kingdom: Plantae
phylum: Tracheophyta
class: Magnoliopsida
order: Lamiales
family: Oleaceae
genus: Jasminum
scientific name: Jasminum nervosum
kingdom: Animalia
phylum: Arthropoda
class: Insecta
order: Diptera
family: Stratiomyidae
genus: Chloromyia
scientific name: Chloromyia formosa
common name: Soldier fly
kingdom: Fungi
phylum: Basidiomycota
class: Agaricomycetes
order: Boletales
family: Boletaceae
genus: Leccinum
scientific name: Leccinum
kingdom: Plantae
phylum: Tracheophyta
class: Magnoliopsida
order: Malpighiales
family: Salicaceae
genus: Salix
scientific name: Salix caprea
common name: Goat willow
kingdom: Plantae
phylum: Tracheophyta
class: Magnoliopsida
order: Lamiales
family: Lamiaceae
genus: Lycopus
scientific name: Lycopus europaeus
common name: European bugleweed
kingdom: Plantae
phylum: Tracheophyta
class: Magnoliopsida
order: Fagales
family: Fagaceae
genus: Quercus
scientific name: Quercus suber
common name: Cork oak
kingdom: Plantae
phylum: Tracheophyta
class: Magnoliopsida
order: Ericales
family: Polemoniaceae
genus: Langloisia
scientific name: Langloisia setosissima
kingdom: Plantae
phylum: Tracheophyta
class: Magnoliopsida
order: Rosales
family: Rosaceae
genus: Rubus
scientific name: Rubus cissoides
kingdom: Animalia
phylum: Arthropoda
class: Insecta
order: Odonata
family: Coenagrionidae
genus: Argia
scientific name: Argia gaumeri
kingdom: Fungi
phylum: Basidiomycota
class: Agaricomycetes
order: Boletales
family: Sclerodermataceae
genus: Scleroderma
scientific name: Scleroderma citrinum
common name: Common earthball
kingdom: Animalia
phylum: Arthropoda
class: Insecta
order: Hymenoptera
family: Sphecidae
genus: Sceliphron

▶ **AIM OF THE EXERCISE**:
Pull out every line in the records above that contains the string "family". Case counts, so match capital and lowercase letters exactly.

▶ **RESPONSE TO THE EXERCISE**:
family: Oleaceae
family: Stratiomyidae
family: Boletaceae
family: Salicaceae
family: Lamiaceae
family: Fagaceae
family: Polemoniaceae
family: Rosaceae
family: Coenagrionidae
family: Sclerodermataceae
family: Sphecidae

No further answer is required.